For the next two weeks, there was no word of the Tibetan leader. In Tibet, as per a report of Time magazine, rumours floated about that the holy leader was screened off from the view of Chinese planes by “mist and low clouds conjured up by the prayers of the Buddhist holy men.” He finally reached India on March 30 and settled down at the Tawang monastery in Arunachal Pradesh. The following month he reached Mussoorie in present day Uttarakhand, where he was later met by then Prime Minister Pandit Jawaharlal Nehru to discuss the future of the Tibetan refugees who followed him.

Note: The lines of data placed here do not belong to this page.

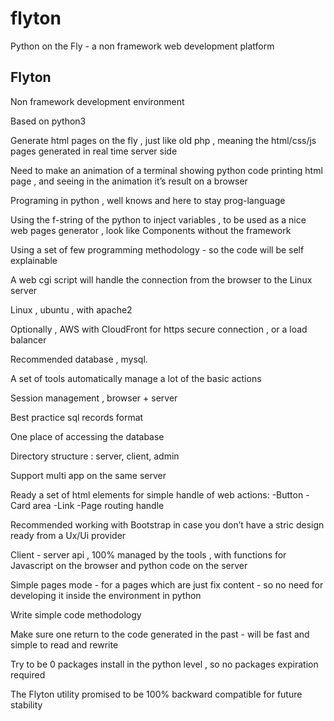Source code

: # flyton
Python on the Fly - a non framework web development platform




## Flyton 

Non framework development environment

Based on python3

Generate html pages on the fly , just like old php , meaning the html/css/js pages generated in real time server side

Need to make an animation of a terminal showing python code printing html page , and seeing in the animation it’s result on a browser

Programing in python , well knows and here to stay prog-language 

Using the f-string of the python to inject variables , to be used as a nice web pages generator , look like Components without the framework

Using a set of few programming methodology - so the code will be self explainable

A web cgi script will handle the connection from the browser to the Linux server

Linux , ubuntu , with apache2

Optionally , AWS with CloudFront for https secure connection , or a load balancer

Recommended database , mysql. 

A set of tools automatically manage a lot of the basic actions

Session management , browser + server

Best practice sql records format

One place of accessing the database

Directory structure : server, client, admin

Support multi app on the same server

Ready a set of html elements for simple handle of web actions:
-Button
-Card area
-Link
-Page routing handle


Recommended working with Bootstrap in case you don’t have a stric design ready from a Ux/Ui provider

Client - server api , 100% managed by the tools , with functions for Javascript on the browser and python code on the server

Simple pages mode - for a pages which are just fix content - so no need for developing it inside the environment in python

Write simple code methodology

Make sure one return to the code generated in the past - will be fast and simple to read and rewrite

Try to be 0 packages install in the python level , so no packages expiration required

The Flyton utility promised to be 100% backward compatible for future stability


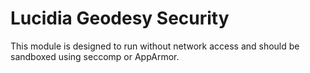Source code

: # Lucidia Geodesy Security

This module is designed to run without network access and should be sandboxed using seccomp or AppArmor.
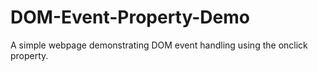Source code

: # DOM-Event-Property-Demo
A simple webpage demonstrating DOM event handling using the onclick property.
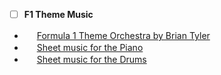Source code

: - [ ] **F1 Theme Music**
 * <img src="https://www.youtube.com/s/desktop/e9a67dcd/img/favicon.ico" width = 16px> [Formula 1 Theme Orchestra by Brian Tyler](https://www.youtube.com/watch?v=8AYy-BcjRXg)
 * <img src="https://musescore.com/static/public/img/product_icons/musescore/favicon_ver1628865310.svg" width = 16px> [Sheet music for the Piano](https://musescore.com/user/2380216/scores/5253665)
 * <img src="https://musescore.com/static/public/img/product_icons/musescore/favicon_ver1628865310.svg" width = 16px> [Sheet music for the Drums](https://musescore.com/frits_renting/brian-tyler-formula-1-drum-sheet-music)
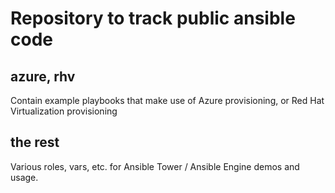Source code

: # Repository to track public ansible code                                                                                                                                                                      

## azure, rhv

Contain example playbooks that make use of Azure provisioning, or Red Hat Virtualization provisioning

## the rest

Various roles, vars, etc. for Ansible Tower / Ansible Engine demos and usage.
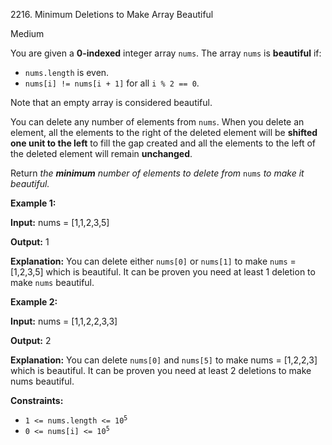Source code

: 2216\. Minimum Deletions to Make Array Beautiful

Medium

You are given a **0-indexed** integer array `nums`. The array `nums` is **beautiful** if:

*   `nums.length` is even.
*   `nums[i] != nums[i + 1]` for all `i % 2 == 0`.

Note that an empty array is considered beautiful.

You can delete any number of elements from `nums`. When you delete an element, all the elements to the right of the deleted element will be **shifted one unit to the left** to fill the gap created and all the elements to the left of the deleted element will remain **unchanged**.

Return _the **minimum** number of elements to delete from_ `nums` _to make it_ _beautiful._

**Example 1:**

**Input:** nums = [1,1,2,3,5]

**Output:** 1

**Explanation:** You can delete either `nums[0]` or `nums[1]` to make `nums` = [1,2,3,5] which is beautiful. It can be proven you need at least 1 deletion to make `nums` beautiful.

**Example 2:**

**Input:** nums = [1,1,2,2,3,3]

**Output:** 2

**Explanation:** You can delete `nums[0]` and `nums[5]` to make nums = [1,2,2,3] which is beautiful. It can be proven you need at least 2 deletions to make nums beautiful.

**Constraints:**

*   <code>1 <= nums.length <= 10<sup>5</sup></code>
*   <code>0 <= nums[i] <= 10<sup>5</sup></code>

Meanwhile, back in Tibet the Chinese imposed a curfew in Lhasa and close to 2000 people died in the ensuing battle between the local people and the Chinese forces. Close to 800 artillery shells were fired into the summer palace of the Dalai Lama. A day later, China announced the dissolution of the Tibetan governing body and a Tibetan autonomous region was established within the People’s Republic of China.
Politically, the arrival of the Dalai Lama in India was a crucial moment in Indo-Chinese relations. For Nehru, maintaining cordial relations with China was always seen as a diplomatic necessity. According to historian Ramachandra Guha, “Nehru saw China at once as peer, comrade and soul mate.” However, over time arguments emerged between India and China, particularly around the issue of border creation post the departure of the British. In this atmosphere of antagonism, India’s grant of refuge to the Dalai Lama was an essential trigger that pushed both the countries to the point of war. The Sino-Indian war of 1962 which was eventually won by China, was one of the most critical products of the Dalai Lama’s escape to India.
Looking back, the Dalai Lama’s arrival in India has been by far the most dramatic visit by any foreign politician. As pointed out by him couple of days back he is the “longest guest of the Indian government.”